Dentro del corazón de cada mujer existe un ámbito de desprendimiento hacia el exterior, de unión con lo más primario, de fusión íntima con tierras, mares y estrellas.

Es su condición inevitable el acogimiento durante el tránsito de los años, transformándolo más tarde en una sabiduría antigua y regeneradora.

Somos así.

Por y a pesar de la cultura, nuestro pensamiento lo mece una cadencia que elabora visceralmente su racionalidad.

Incardinados en nuestros pechos llevamos los límites de una vida emocional generosa, a veces arrebatadora.

Es en nuestras debilidades donde pervive la mayor fortaleza, como un invisible castillo al que, llegando la madurez, aprendemos a visitar.

Somos, encendidas, la única guarida lícita.

Cuando nos adentramos en la segunda parte de nuestra vida, la madurez ofrece un realismo que nos confiere templanza.

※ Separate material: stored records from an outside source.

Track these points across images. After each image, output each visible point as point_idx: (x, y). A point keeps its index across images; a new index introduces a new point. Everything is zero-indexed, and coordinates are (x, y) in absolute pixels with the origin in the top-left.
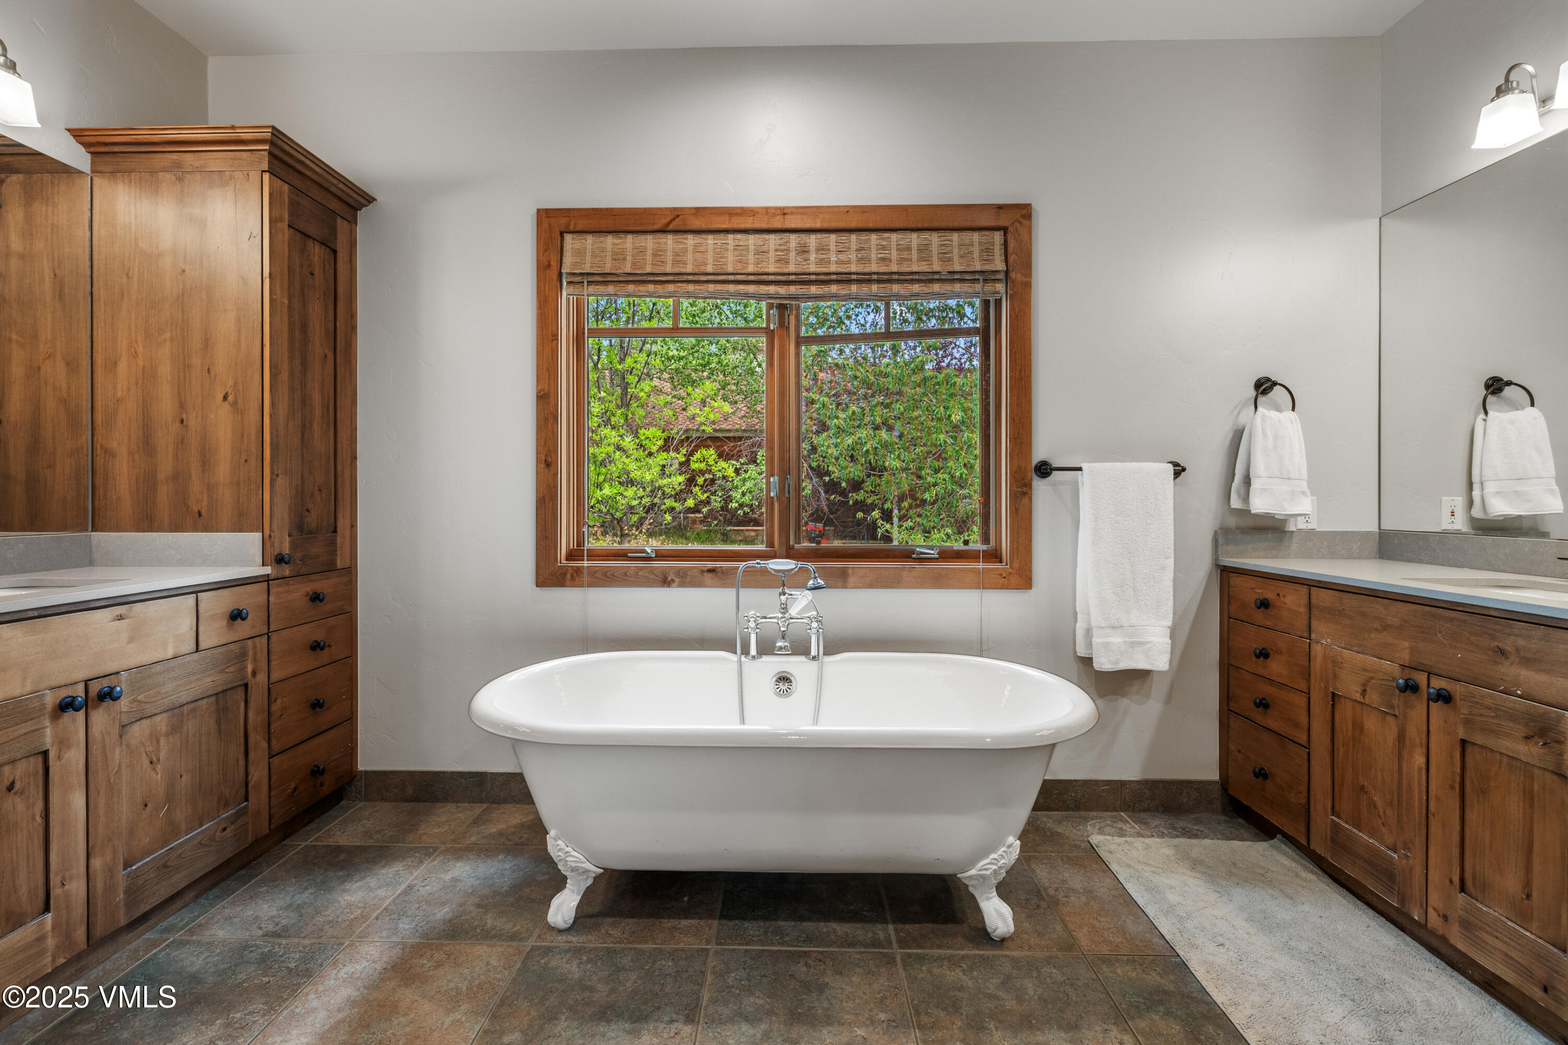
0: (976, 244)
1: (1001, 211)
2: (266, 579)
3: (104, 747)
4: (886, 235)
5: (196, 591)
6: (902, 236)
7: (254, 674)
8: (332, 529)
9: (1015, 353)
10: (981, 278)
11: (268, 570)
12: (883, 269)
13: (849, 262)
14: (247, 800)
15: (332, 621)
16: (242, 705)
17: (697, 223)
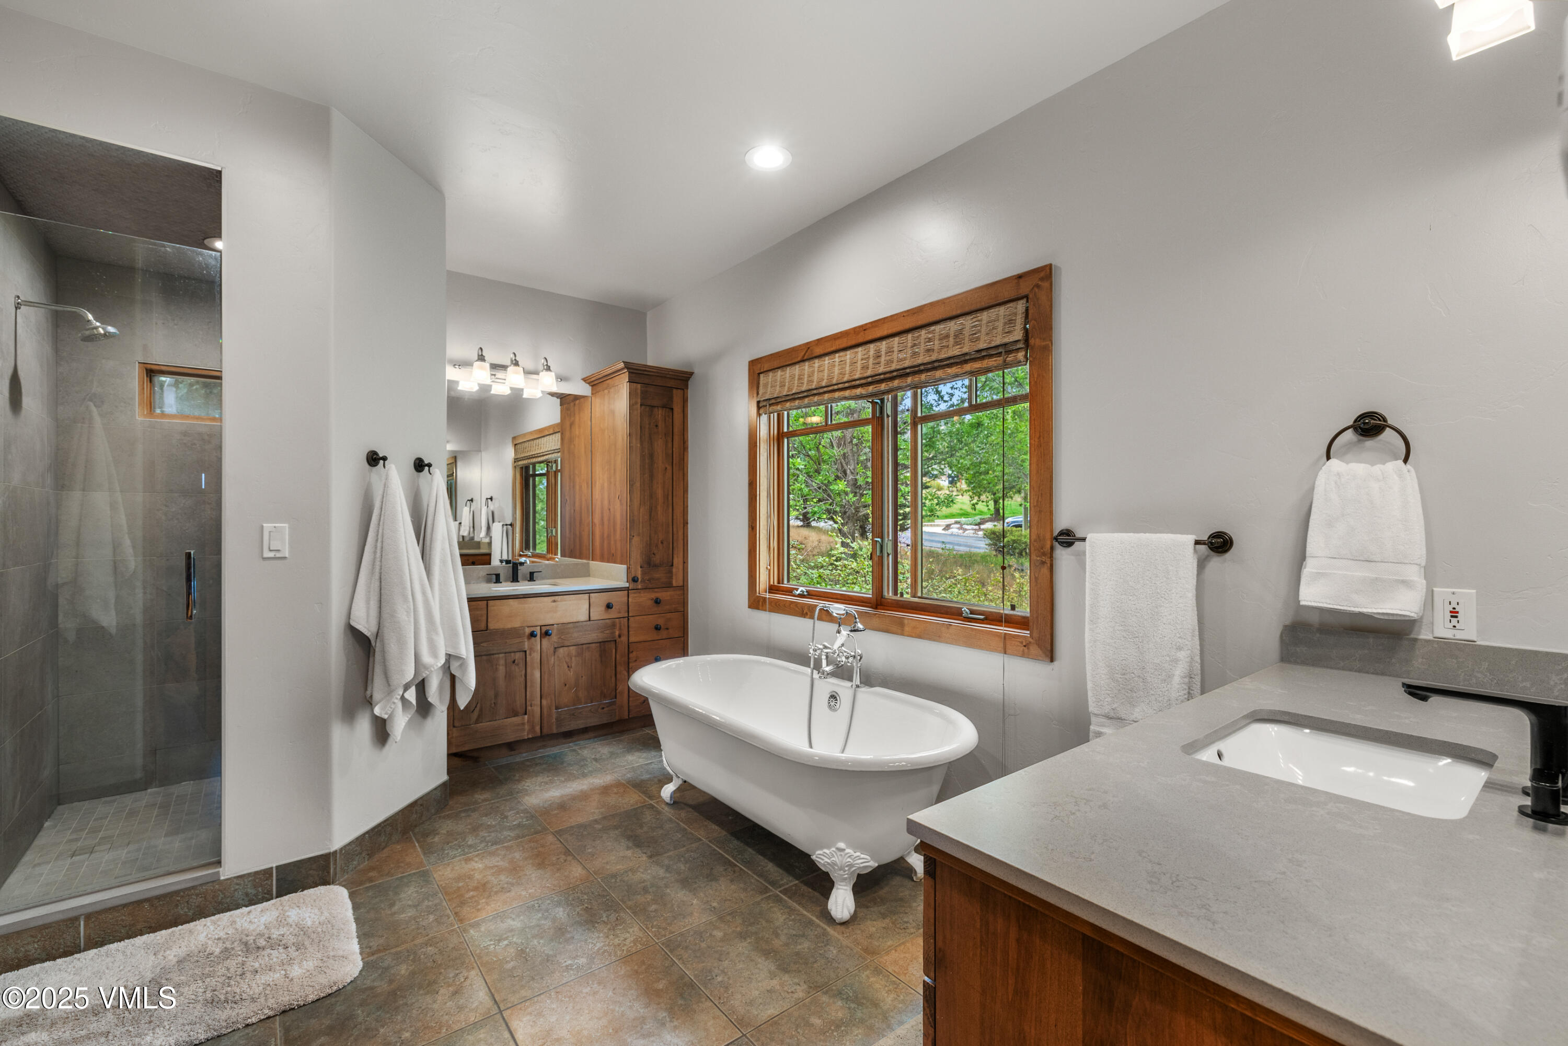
0: (1001, 318)
1: (1021, 280)
2: (627, 589)
3: (547, 655)
4: (932, 328)
5: (589, 592)
6: (944, 326)
7: (620, 636)
8: (670, 564)
9: (1034, 420)
10: (1003, 351)
11: (627, 585)
12: (927, 359)
13: (905, 359)
14: (616, 698)
15: (669, 615)
16: (614, 651)
17: (818, 351)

Es entonces, tal vez, nuestra última oportunidad para olvidar definitivamente todos los “deberías” que no sean fruto consciente de nuestra voluntad.

Ha llegado el momento inaplazable de transgredir, desobedecer, inventarse desde otro prisma; con una mirada nueva, muy lejos ya de mandatos sociales.

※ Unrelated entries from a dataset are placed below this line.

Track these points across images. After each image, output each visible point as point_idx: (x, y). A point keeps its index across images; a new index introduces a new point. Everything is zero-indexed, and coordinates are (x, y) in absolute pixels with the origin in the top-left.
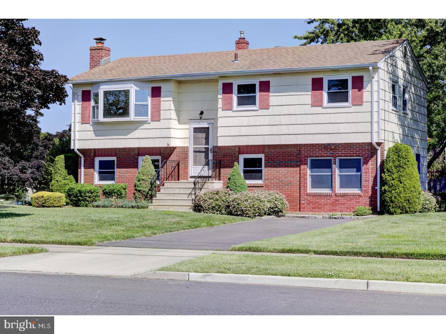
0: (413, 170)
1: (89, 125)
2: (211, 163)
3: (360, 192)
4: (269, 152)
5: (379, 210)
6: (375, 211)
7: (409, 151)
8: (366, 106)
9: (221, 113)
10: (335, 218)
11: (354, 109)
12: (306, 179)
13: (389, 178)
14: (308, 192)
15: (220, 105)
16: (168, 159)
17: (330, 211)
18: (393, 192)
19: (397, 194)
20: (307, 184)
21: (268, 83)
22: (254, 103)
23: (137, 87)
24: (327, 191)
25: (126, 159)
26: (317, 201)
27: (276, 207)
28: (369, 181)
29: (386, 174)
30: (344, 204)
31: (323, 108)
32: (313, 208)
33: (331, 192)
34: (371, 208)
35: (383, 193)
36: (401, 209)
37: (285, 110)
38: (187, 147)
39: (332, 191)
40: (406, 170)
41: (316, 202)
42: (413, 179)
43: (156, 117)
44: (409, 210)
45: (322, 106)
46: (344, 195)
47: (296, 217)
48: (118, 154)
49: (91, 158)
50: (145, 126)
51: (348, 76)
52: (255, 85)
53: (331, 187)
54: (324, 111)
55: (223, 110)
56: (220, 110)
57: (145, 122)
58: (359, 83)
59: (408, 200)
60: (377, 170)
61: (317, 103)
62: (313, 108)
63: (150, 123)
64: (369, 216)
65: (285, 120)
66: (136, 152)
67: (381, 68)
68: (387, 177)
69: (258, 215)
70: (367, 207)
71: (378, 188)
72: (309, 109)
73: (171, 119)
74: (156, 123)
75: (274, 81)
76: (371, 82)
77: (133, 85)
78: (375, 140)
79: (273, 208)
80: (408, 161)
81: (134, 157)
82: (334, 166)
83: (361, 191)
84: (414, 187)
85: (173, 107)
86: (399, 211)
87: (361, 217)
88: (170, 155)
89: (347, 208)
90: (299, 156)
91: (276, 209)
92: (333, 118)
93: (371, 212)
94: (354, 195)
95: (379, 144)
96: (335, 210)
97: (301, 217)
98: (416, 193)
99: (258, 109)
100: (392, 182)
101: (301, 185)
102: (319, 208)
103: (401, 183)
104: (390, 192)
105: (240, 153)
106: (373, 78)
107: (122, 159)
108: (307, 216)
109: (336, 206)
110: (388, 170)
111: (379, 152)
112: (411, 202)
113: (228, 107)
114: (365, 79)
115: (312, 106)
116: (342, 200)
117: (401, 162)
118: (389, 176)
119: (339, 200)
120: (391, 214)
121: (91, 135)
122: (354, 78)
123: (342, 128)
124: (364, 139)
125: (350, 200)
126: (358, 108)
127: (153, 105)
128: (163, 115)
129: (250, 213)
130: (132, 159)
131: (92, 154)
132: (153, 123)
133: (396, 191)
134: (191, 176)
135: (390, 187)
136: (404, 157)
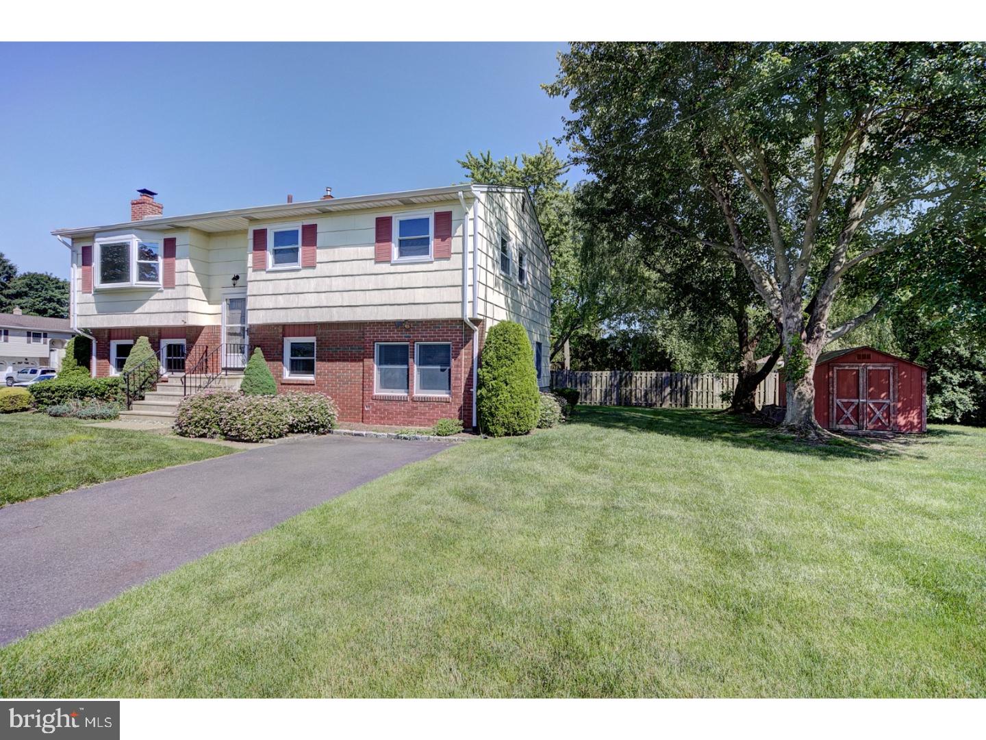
0: (526, 363)
1: (91, 295)
3: (447, 396)
4: (322, 334)
5: (474, 424)
6: (469, 428)
7: (521, 332)
8: (456, 261)
9: (251, 275)
10: (405, 438)
11: (436, 265)
12: (372, 375)
13: (488, 376)
14: (375, 394)
15: (250, 263)
16: (194, 343)
17: (404, 424)
18: (494, 399)
19: (500, 404)
20: (373, 382)
21: (314, 227)
22: (296, 261)
23: (139, 237)
24: (401, 393)
26: (387, 407)
27: (311, 421)
28: (461, 380)
29: (484, 370)
30: (424, 414)
31: (392, 265)
32: (382, 418)
33: (406, 394)
34: (462, 422)
35: (480, 399)
36: (505, 428)
37: (337, 269)
38: (218, 327)
39: (408, 393)
40: (516, 364)
41: (385, 410)
42: (527, 378)
43: (170, 283)
44: (518, 429)
45: (389, 262)
46: (424, 401)
47: (349, 434)
48: (135, 336)
49: (104, 341)
50: (156, 296)
51: (429, 214)
52: (297, 231)
53: (408, 386)
54: (393, 269)
55: (254, 271)
56: (250, 270)
57: (156, 290)
58: (444, 224)
59: (518, 413)
60: (473, 363)
61: (382, 258)
62: (378, 265)
63: (162, 291)
64: (455, 437)
65: (338, 283)
66: (157, 333)
67: (479, 200)
68: (485, 374)
69: (267, 438)
70: (457, 421)
71: (474, 390)
72: (371, 267)
73: (188, 285)
74: (170, 291)
75: (323, 226)
76: (462, 221)
77: (134, 236)
78: (469, 314)
79: (304, 423)
80: (519, 349)
81: (153, 340)
82: (411, 360)
83: (449, 394)
84: (528, 392)
85: (191, 268)
86: (501, 430)
87: (444, 437)
88: (197, 338)
89: (429, 420)
90: (363, 340)
91: (311, 424)
92: (405, 280)
93: (462, 428)
94: (439, 401)
95: (476, 322)
96: (411, 423)
97: (356, 435)
98: (529, 402)
99: (300, 267)
100: (493, 382)
101: (366, 384)
102: (389, 419)
103: (507, 384)
104: (489, 398)
105: (284, 336)
106: (467, 213)
108: (364, 433)
109: (412, 416)
110: (487, 363)
111: (476, 335)
112: (521, 415)
113: (260, 266)
114: (454, 217)
115: (376, 262)
116: (421, 406)
117: (508, 350)
118: (488, 372)
119: (416, 408)
120: (491, 434)
121: (92, 309)
122: (437, 215)
123: (420, 295)
124: (453, 312)
125: (433, 409)
126: (444, 264)
127: (165, 265)
128: (178, 279)
129: (250, 434)
131: (106, 336)
132: (165, 291)
133: (499, 398)
134: (224, 366)
135: (489, 391)
136: (513, 342)
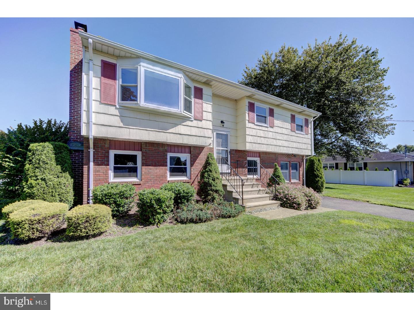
2: (229, 163)
4: (263, 157)
15: (247, 118)
16: (197, 157)
21: (273, 110)
22: (265, 123)
23: (184, 79)
25: (154, 155)
33: (289, 181)
37: (280, 130)
38: (213, 148)
43: (198, 117)
45: (295, 132)
48: (144, 148)
49: (104, 150)
50: (188, 123)
51: (303, 118)
54: (296, 135)
55: (249, 122)
56: (247, 122)
57: (189, 119)
58: (307, 123)
63: (192, 121)
66: (166, 148)
71: (304, 178)
73: (211, 121)
77: (183, 76)
81: (163, 153)
83: (299, 180)
85: (211, 110)
88: (199, 154)
90: (276, 160)
94: (298, 183)
99: (269, 126)
106: (312, 121)
107: (149, 154)
111: (304, 160)
113: (252, 121)
114: (309, 121)
115: (291, 131)
126: (307, 136)
127: (195, 103)
130: (161, 155)
131: (107, 146)
132: (195, 122)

El cuerpo de una mujer madura, conserva la impronta que la experiencia y el discurso del tiempo han esculpido sobre su piel, labrando un mapa amoroso de deseos por cumplir.

Vaciarnos para renacer en otra vida, que no es sino aquella en la que ya sabemos con claridad lo que buscamos.

Un íntimo y certero encuentro con nuestro corazón.

O quizá la paz interior que al fin sentimos a nuestro alcance.